Protegida prioritariamente em grampos com diâmetro de 3/8” (hoje em dia sabidamente não recomendados para lances em livre - no máximo, para progressão artificial), a Leste, afortunadamente, nunca manteve um elevado histórico de quedas. Mesmo porque, com a relativa facilidade na retirada da maior parte de suas proteções, supõem-se que já deveríamos ter presenciado a falha de uma ou outra proteção no caso de uma queda mais severa.


Os grampos que foram quebrados, saíram com poucas marretadas laterais. Já os que foram sacados inteiros, também rodaram e foram sacados com pouquíssimas marretadas. Além disso, havia o agravante dos grampos possuírem um tarugo com pouco menos de 5 centímetros, sendo que muitos deles estavam fixados com menos de 2 centímetros para dentro.


Já as chapeletas retiradas, em sua maioria, foram sacadas por completo, sem apresentar muita resistência, apresentando parabolts com cerca de 3 centímetros de extensão, muitos deles sem expansão.

Por fim, e ainda mais alarmante, haviam os stubais (grampos forjados de ¼” de diâmetro), que foram sacados com três ou quatro marretadas laterais, mostrando a fragilidade dos mesmos.


Grampos de 3/8” e chapas retirados da metade inferior da Leste. Detalhe para alguns grampos que estavam com poucos centímetros para dentro da rocha, enquanto que outros, saíram inteiros com extrema facilidade. Há uma chapa PinGo para comparação de materiais

Grampos de 3/8”, chapas e stubais de ¼” retirados da metade superior da Leste. Detalhe para os stubais que quebraram com grande facilidade e para as chapas, com parabolts sem expansão

Considerações

Muito se fala em manter proteções antigas nas vias mais clássicas, à fim de preservar a história do montanhismo. Entretanto, é perceptível que em diversos casos, estas mesmas proteções não estão em condições adequadas para seu propósito. Preservar a história do montanhismo deve-se entender por manter a ética e boas práticas forjadas ao longo de décadas. A modernização nas proteções também faz parte da história e deve ser estimulada, desde que se siga os preceitos da não alteração das características da linha quando da sua conquista, salvo autorização prévia das pessoas ou agremiações que detêm o seu direito autoral.

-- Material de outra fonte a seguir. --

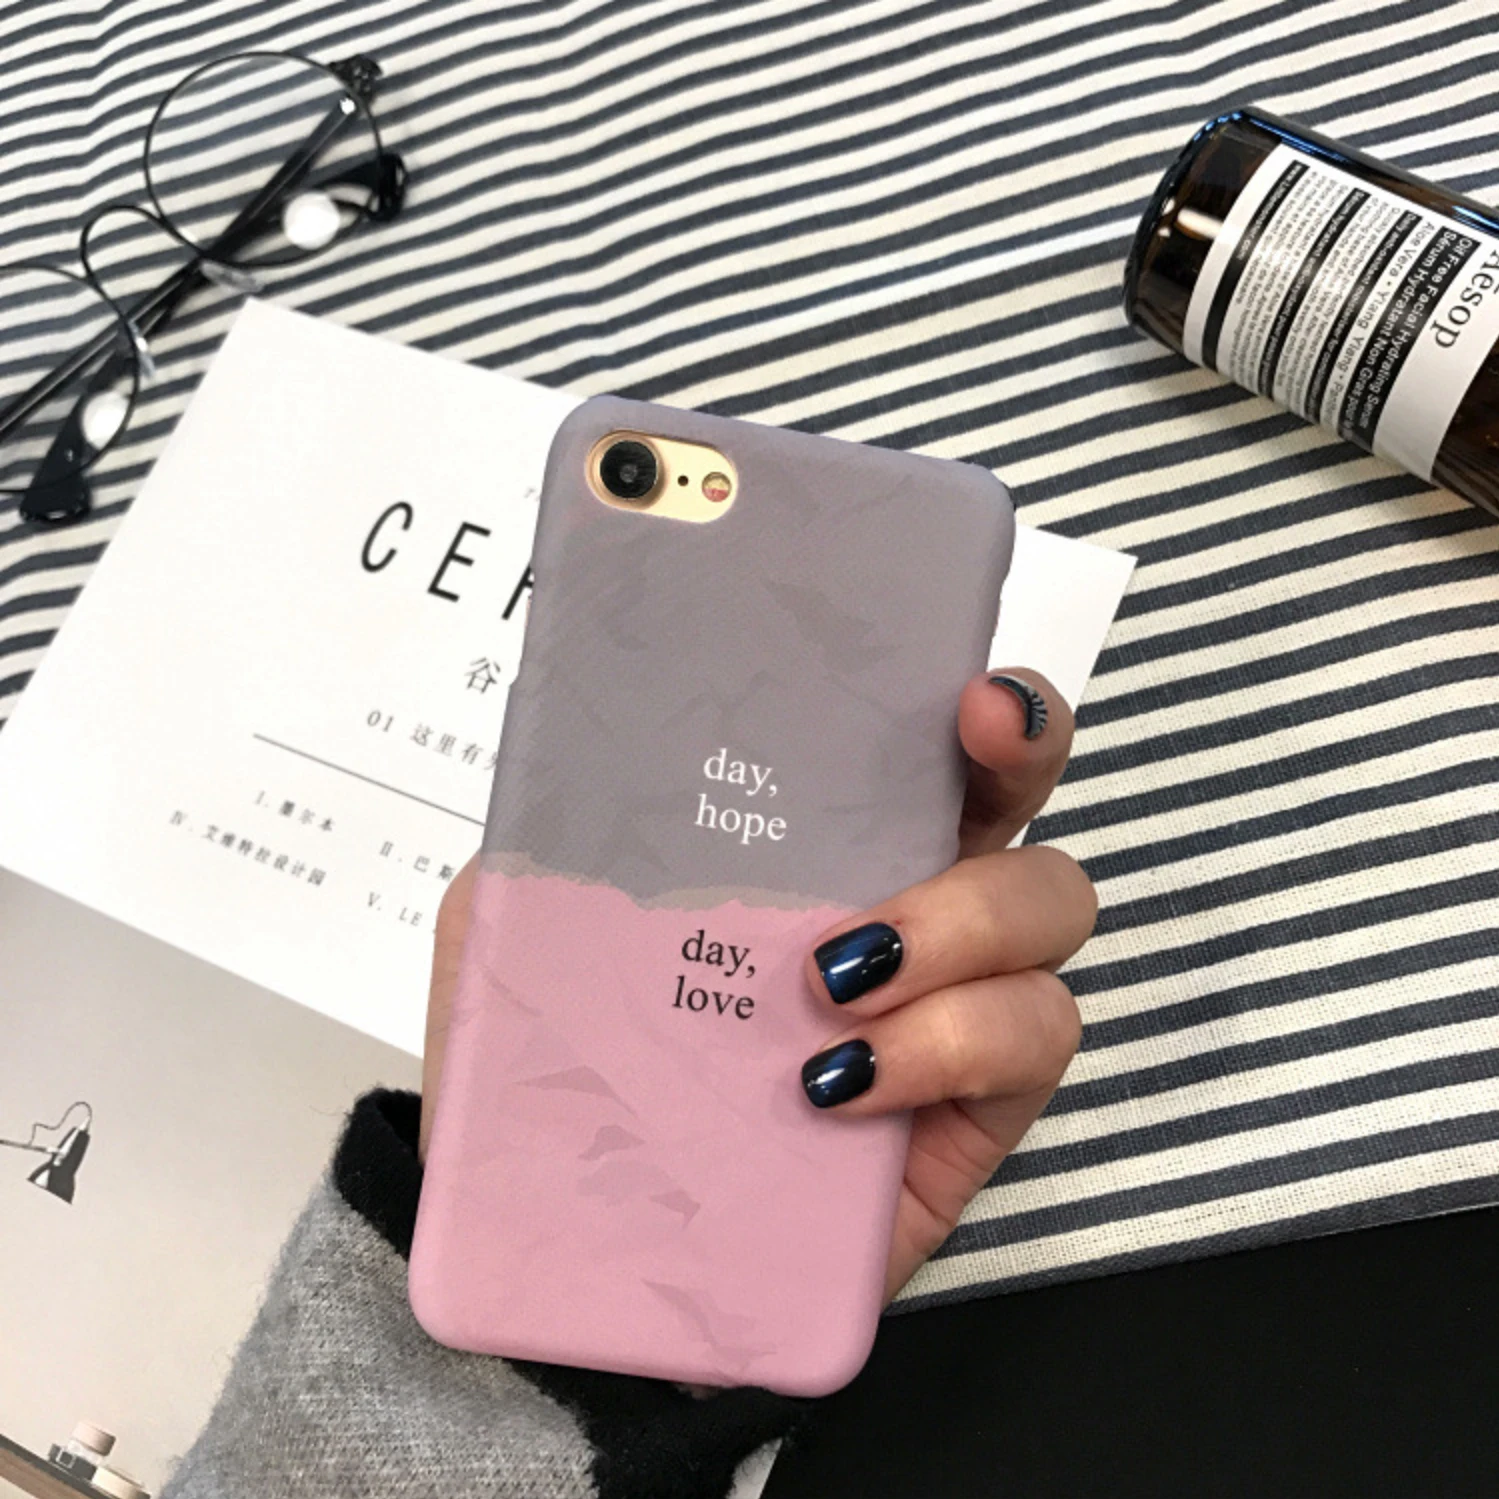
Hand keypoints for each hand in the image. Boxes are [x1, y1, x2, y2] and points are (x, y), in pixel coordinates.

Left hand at [420, 669, 1093, 1303]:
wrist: (586, 1245)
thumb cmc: (567, 1075)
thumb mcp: (522, 936)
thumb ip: (550, 847)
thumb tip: (574, 769)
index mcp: (820, 843)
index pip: (929, 744)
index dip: (988, 705)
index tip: (968, 701)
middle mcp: (909, 904)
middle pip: (1024, 809)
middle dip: (1021, 776)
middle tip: (931, 787)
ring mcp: (954, 1004)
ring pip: (1050, 915)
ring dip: (958, 928)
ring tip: (832, 987)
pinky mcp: (973, 1110)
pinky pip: (1030, 1042)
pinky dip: (947, 1044)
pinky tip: (842, 1081)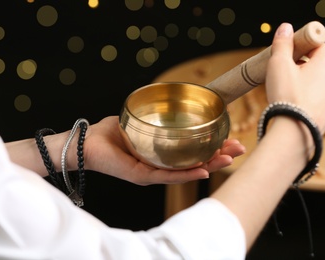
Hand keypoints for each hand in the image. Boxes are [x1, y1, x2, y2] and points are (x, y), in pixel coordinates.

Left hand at [83, 116, 245, 184]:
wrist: (85, 143)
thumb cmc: (109, 132)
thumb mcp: (138, 120)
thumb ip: (155, 115)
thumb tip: (174, 101)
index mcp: (162, 154)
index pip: (192, 152)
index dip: (213, 146)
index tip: (231, 138)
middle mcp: (161, 166)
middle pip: (195, 163)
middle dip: (219, 156)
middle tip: (239, 149)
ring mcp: (153, 173)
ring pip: (187, 171)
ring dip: (210, 164)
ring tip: (229, 158)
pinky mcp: (142, 176)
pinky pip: (168, 176)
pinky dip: (187, 174)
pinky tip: (204, 170)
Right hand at [265, 23, 324, 132]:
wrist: (294, 131)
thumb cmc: (287, 96)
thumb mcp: (278, 65)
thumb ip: (282, 44)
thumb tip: (285, 28)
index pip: (316, 45)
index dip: (300, 48)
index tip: (286, 55)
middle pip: (317, 64)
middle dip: (301, 66)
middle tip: (282, 74)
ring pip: (317, 82)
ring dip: (304, 82)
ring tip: (286, 91)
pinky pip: (317, 97)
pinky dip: (306, 97)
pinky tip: (293, 103)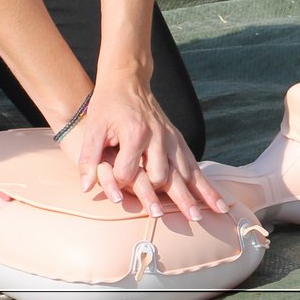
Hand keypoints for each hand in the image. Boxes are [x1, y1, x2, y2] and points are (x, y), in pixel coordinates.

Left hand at [55, 78, 227, 220]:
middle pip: (166, 176)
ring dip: (200, 193)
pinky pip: (192, 163)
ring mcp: (171, 138)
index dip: (117, 182)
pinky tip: (214, 196)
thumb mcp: (93, 129)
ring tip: (213, 212)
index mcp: (136, 134)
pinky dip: (204, 182)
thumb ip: (88, 159)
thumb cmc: (108, 105)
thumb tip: (86, 188)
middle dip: (178, 199)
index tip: (111, 184)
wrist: (128, 81)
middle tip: (191, 219)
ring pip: (187, 171)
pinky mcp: (177, 139)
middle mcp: (158, 137)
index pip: (129, 172)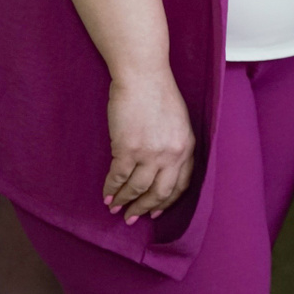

Outrossim, deve-se manter em mente que nem todas as proteções antigas representam risco, haja vista diversas proteções utilizadas antigamente com diâmetros acima do convencional, fabricadas em aço carbono 1020 e ainda sem corrosão aparente, por diversas montanhas em ambiente de serra. É importante saber distinguir cada tipo de proteção, com relação ao diâmetro, material utilizado e localidade em que foi utilizada. E mesmo que apresentam risco, cabe ao escalador (e apenas ele) tomar a decisão de efetuar a escalada ou não.


Um dos antigos grampos de 3/8” (especificamente, da terceira enfiada), ainda em bom estado com relação à oxidação, porém fixado com pouco menos de 2 centímetros para dentro da rocha (além, obviamente, do diâmetro desaconselhável para lances em livre)

Agradecimentos

Curiosamente, quando houve a ideia da manutenção da Leste (assim como de outras muitas vias), uma grande movimentação foi iniciada e muitos se propuseram em colaborar. No final das contas, houve pequena adesão, se comparada à quantidade de pessoas que se propuseram. Mesmo assim, todos que participaram foram extremamente competentes e comprometidos, conseguindo finalizar um serviço de tamanha magnitude em apenas um final de semana. Por isso, sou muito grato a todos os escaladores que lá estiveram nesta manutenção. Sou grato também ao CERJ e aos conquistadores da Leste, que foram extremamente solícitos e cordiais na liberação da manutenção por proteções tão distintas às utilizadas ainda em 1974. Cabe mencionar que todos ficaram extremamente contentes pelo serviço proposto e aderiram à modernização com muita felicidade. E por fim, agradeço ao programa do Fundo de Incentivo ao Manejo de Trilhas e Vias de Escalada (FIM-TE), que vem dando subsídio para que muitas de nossas vias sejam manutenidas.